My first car had no air conditioning. In those days not many cars did. What we did have, though, were small triangular vent windows (Figure A) that pivoted outward to scoop buffeting gales of fresh air into the car, which cooled us by evaporation. It worked much better than you might think. It also allowed us to smell fresh-cut hay or yard grass, or fragrant flowers, or fall leaves, and it let us sense pleasant temperature changes while driving through shady valleys or climbing New England hills. I miss all that.

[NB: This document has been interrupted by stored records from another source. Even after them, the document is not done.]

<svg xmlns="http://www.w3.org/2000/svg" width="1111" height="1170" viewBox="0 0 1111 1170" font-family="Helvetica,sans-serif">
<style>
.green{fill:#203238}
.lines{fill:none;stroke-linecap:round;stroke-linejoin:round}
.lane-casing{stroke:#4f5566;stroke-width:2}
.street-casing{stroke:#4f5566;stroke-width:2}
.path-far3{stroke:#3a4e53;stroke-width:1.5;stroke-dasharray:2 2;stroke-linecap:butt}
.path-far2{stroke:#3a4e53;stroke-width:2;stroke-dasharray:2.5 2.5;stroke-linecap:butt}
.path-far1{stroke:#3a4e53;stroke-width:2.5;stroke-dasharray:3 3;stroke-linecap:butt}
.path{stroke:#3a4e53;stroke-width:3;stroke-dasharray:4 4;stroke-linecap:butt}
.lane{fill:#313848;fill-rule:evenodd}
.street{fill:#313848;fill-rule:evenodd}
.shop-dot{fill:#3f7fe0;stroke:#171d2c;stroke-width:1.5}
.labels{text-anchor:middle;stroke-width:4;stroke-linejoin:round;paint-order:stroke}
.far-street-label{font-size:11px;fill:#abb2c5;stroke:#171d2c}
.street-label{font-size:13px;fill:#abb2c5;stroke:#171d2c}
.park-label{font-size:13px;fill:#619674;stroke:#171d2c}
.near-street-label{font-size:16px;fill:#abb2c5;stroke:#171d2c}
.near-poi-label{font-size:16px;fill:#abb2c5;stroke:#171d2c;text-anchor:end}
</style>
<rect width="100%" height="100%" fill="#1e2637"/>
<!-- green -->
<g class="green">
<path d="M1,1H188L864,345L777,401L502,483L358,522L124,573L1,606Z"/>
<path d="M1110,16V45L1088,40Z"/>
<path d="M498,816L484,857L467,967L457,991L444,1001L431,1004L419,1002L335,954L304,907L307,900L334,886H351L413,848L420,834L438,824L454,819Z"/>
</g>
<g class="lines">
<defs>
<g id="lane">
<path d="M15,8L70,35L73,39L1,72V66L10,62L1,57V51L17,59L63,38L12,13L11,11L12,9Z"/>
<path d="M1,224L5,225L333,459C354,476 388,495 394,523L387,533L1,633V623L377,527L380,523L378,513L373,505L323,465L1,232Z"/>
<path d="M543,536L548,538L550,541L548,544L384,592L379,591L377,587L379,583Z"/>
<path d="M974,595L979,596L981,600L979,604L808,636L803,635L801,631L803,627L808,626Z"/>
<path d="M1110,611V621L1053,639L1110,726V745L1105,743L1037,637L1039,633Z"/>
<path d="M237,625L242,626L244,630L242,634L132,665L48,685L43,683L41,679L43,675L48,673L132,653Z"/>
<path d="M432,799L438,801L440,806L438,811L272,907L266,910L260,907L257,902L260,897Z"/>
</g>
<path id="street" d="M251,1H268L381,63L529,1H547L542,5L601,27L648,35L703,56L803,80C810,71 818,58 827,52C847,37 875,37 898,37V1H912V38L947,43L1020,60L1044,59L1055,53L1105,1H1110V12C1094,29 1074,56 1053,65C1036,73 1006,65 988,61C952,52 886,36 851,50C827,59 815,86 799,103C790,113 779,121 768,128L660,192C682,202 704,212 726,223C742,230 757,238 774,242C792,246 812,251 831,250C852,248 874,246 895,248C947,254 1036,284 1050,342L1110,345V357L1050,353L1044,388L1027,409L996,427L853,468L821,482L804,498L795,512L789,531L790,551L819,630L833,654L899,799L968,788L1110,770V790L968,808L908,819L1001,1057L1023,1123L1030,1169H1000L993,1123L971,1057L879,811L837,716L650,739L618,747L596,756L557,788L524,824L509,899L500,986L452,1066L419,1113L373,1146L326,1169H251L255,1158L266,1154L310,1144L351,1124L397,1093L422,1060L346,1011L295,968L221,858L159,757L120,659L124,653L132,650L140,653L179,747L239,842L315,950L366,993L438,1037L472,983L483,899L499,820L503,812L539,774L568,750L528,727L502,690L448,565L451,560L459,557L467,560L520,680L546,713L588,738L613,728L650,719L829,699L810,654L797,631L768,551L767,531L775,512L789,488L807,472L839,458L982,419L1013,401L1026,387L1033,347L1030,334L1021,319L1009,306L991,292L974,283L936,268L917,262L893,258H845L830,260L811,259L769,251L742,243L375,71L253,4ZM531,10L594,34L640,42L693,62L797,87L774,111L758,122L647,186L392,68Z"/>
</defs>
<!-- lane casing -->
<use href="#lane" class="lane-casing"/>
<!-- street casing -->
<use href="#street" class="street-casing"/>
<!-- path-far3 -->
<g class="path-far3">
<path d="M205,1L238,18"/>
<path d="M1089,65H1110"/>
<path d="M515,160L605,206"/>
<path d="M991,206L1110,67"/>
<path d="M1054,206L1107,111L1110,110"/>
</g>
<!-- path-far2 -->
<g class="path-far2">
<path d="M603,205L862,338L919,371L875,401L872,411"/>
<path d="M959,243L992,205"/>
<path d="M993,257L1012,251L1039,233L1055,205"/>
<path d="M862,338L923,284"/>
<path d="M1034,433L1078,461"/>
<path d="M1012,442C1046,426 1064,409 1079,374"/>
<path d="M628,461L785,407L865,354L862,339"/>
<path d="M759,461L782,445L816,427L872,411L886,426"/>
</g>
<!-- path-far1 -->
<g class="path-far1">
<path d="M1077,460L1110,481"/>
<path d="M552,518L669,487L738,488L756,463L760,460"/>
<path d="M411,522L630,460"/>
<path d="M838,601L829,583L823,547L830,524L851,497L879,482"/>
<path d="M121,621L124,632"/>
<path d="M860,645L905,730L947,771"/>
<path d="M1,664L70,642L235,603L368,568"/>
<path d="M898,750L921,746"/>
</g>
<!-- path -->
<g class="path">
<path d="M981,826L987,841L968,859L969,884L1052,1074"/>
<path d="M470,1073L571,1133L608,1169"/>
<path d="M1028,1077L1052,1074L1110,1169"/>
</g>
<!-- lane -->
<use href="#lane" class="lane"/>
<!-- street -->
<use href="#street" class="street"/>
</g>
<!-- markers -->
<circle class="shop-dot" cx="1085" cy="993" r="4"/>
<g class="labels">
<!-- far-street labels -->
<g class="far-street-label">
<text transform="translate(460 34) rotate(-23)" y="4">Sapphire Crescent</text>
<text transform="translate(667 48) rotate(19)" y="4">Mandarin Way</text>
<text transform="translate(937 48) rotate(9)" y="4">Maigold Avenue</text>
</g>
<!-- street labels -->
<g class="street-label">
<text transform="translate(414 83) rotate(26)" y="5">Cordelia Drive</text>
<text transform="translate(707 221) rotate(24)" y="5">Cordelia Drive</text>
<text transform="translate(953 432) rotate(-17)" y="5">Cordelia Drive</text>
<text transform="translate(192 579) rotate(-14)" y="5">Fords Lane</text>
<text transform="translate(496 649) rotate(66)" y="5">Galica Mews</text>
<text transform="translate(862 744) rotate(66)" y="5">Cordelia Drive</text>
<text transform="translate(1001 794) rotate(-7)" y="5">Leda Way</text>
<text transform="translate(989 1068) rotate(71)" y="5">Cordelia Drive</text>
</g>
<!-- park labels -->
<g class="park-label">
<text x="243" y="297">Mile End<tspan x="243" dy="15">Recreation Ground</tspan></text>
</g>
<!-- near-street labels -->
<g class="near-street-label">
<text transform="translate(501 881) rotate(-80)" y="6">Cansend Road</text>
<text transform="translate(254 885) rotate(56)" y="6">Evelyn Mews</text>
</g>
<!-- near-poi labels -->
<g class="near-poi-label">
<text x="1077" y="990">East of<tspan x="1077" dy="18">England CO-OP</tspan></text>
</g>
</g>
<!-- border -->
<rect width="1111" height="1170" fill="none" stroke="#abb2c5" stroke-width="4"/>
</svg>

Figure A. Photo by Hep Svadja

Cars these days — some even equipped with ultimately pampering filtered and zoned AC — cut us off from the outside world, and opening the windows on a fine spring or autumn day or a warm summer evening doesn’t let in much air.

To experience a whiff of those bygone days, make your own air scoop. Almost every car has a convenient space between the front plastic triangle of side-window filler and the side mirror housing. It’s the perfect place to mount a scoop, but each vehicle is a little different, so you’ll need to tailor yours to fit.

Measure the Space

Start by taking rough measurements — height, width, length, and any slope angle of the vehicle filler panel. (The exhaust of my scoop measures about 2″×3″.)

Prototype in Cardboard

Figure B. Photo by Phil Bowie

Rough out the scoop panels in cardboard with an X-Acto knife or scissors. Use masking tape to hold the panels together for trial fitting (Figure B). You may have to recut the panels a time or two to get the mock-up scoop just right.

Build and Mount Your Scoop

Figure C. Photo by Sydney Palmer

When you’re happy with the mock-up, use the cardboard pieces as templates to cut final panels out of lightweight ¼” craft plywood from Lowe’s or elsewhere (Figure C). Glue the panels together with quick-set epoxy (Figure D).

Figure D. Photo by Phil Bowie

Fill any joint imperfections with wood filler or body putty. Sand, prime, fine-sand, and apply topcoat. I chose flat black to be inconspicuous (Figure E). Apply a generous rectangular patch of self-stick velcro to hold the scoop securely in place so it will be removable in inclement weather, or quickly mountable on a nice day. To regulate airflow, simply raise or lower the side window a bit (Figure F).

Figure E. Photo by Sydney Palmer

Figure F. Photo by Phil Bowie

Now go enjoy one of the simple pleasures motorists of the past knew well.